CMS, the Centers for Medicare and Medicaid Services, devised a new billing code, G2211, to compensate doctors an additional $16.04 for “serving as the focal point for all of the patient’s healthcare services needs or providing ongoing medical care related to a patient’s single, serious, or complex condition….$16.04 compensates doctors for the cognitive labor of following patients with complex diseases such as hypertension, diabetes, or polycystic ovaries.” This is meant to pay the doctor for all the uncompensated work he performs for the patient….$16.04 is supposed to cover that? What a joke! 

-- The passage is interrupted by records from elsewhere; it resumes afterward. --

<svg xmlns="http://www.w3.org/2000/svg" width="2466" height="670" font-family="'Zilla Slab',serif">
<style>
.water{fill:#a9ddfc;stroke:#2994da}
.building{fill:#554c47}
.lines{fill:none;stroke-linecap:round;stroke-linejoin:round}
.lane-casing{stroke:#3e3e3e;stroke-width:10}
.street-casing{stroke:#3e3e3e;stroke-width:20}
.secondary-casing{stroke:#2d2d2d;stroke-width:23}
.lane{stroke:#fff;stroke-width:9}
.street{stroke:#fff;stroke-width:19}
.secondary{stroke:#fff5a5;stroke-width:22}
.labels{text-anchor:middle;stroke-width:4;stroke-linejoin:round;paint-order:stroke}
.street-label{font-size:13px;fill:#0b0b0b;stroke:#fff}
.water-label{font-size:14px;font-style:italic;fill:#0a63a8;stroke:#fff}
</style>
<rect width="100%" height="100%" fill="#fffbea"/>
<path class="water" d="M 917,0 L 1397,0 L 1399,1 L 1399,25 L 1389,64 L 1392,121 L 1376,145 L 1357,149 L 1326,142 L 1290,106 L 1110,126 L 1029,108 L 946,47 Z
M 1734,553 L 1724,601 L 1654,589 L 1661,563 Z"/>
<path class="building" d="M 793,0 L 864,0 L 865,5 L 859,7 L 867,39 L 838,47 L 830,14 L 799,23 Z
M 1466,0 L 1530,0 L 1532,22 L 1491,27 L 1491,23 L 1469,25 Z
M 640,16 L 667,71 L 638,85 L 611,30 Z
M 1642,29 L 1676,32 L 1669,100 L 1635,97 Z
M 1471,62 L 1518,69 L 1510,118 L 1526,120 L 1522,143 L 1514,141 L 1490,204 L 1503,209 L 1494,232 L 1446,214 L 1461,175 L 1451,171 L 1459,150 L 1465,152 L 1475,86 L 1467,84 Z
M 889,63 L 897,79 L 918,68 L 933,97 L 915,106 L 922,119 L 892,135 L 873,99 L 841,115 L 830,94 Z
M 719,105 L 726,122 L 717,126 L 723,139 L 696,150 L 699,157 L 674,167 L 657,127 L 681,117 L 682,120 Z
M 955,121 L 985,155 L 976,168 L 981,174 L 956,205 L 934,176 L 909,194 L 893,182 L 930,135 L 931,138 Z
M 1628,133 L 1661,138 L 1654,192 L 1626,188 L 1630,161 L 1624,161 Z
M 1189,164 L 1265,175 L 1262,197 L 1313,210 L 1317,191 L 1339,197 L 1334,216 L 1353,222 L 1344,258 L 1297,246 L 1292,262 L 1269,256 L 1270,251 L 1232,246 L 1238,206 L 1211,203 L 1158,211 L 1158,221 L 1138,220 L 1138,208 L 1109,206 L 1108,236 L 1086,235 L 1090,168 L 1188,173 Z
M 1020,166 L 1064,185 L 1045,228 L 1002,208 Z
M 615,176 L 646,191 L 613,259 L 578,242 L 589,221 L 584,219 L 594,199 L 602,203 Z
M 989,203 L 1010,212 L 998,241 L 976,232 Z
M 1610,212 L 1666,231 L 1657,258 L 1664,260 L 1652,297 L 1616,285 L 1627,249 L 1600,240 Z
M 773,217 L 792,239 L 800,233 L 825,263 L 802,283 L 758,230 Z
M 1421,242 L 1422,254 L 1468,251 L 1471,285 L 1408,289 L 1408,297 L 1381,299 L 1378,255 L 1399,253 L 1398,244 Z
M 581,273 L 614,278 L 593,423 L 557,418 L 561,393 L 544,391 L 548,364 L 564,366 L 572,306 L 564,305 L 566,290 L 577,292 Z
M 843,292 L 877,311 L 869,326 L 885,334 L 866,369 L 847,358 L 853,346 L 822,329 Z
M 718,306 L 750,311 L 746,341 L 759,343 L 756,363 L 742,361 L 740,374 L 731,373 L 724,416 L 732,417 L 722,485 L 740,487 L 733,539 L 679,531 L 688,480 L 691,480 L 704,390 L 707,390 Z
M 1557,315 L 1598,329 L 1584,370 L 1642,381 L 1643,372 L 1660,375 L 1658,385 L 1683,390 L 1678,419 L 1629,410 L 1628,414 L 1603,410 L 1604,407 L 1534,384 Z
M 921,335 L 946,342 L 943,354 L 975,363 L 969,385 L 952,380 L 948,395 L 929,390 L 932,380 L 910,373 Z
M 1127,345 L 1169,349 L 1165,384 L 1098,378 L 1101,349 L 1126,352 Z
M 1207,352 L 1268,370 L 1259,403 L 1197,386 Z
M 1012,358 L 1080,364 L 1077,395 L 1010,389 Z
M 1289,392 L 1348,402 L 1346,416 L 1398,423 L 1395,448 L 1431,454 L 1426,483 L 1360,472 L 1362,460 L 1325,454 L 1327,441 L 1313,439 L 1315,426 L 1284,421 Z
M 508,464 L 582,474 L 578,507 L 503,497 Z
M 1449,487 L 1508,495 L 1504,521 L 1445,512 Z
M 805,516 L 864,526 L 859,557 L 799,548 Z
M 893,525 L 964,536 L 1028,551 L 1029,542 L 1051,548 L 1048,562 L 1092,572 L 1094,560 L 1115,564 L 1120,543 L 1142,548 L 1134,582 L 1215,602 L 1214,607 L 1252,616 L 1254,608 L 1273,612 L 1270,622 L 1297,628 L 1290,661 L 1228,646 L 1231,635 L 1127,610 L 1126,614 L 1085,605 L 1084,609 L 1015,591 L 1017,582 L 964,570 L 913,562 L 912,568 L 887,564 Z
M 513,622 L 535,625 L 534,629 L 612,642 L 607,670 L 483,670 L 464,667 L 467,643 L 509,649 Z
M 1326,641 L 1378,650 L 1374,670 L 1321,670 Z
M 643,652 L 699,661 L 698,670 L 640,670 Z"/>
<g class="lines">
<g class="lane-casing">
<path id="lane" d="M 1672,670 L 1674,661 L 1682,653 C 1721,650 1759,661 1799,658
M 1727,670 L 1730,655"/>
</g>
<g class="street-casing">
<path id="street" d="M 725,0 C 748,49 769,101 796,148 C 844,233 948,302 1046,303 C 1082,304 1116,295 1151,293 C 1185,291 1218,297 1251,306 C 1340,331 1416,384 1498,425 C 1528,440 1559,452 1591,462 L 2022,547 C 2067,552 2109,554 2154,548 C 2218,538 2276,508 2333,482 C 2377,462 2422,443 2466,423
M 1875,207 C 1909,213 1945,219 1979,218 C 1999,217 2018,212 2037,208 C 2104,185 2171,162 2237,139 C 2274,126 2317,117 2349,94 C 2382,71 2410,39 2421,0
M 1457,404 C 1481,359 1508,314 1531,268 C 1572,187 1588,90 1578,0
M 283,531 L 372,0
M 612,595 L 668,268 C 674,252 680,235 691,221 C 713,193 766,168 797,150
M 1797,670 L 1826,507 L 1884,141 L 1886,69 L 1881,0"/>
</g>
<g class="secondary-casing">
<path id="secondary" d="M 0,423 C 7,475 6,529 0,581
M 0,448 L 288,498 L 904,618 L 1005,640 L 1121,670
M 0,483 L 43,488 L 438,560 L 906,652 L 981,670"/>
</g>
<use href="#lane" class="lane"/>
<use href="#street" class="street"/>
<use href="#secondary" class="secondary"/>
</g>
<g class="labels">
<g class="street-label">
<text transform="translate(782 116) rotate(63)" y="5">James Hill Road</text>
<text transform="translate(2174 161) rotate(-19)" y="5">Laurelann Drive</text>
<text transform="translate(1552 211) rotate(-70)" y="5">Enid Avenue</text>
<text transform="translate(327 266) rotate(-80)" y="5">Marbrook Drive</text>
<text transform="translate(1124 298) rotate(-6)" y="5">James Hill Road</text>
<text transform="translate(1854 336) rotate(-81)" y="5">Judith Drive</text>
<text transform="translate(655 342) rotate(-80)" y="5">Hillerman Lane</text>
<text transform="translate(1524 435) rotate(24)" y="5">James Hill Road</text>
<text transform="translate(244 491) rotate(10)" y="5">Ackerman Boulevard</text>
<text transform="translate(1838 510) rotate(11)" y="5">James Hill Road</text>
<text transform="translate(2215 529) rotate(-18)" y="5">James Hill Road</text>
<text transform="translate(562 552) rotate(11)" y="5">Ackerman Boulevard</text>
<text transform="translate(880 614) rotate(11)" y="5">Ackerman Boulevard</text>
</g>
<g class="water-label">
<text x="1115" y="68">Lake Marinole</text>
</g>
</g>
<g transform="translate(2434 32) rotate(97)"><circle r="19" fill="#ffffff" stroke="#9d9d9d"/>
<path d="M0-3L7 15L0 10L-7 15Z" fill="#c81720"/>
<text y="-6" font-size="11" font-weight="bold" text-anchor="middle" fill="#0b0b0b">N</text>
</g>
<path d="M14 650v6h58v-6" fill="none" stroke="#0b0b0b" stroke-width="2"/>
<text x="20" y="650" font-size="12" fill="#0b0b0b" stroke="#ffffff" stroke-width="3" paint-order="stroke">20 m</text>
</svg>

Family physicians are appreciative of the increase but know this is another of the many gimmicks CMS uses to appease physicians. How dumb do they think we are? 

Then budget neutrality enters the fray and mandates a cut in reimbursement for some other docs to offset the increase to family doctors. Needless to say, those doctors are upset with the reduction and scream “bloody murder!” This decision resulted in 19 surgical societies sending a letter to CMS to complain. That, of course, did nothing but make the senders feel better because CMS isn’t changing anything to help doctors. NO WAY!

“Primary care really has been undervalued and underpaid for a long time. If you’re managing a problem longitudinally, you’re doing a lot of extra coordination of care. $16 probably doesn’t  cover it.” And I don’t think it helps, either. 

Reference: Arnold C. Docs Land Nearly $400 million in First Year of Controversial Medicare Billing Code Medscape 2026 March 2.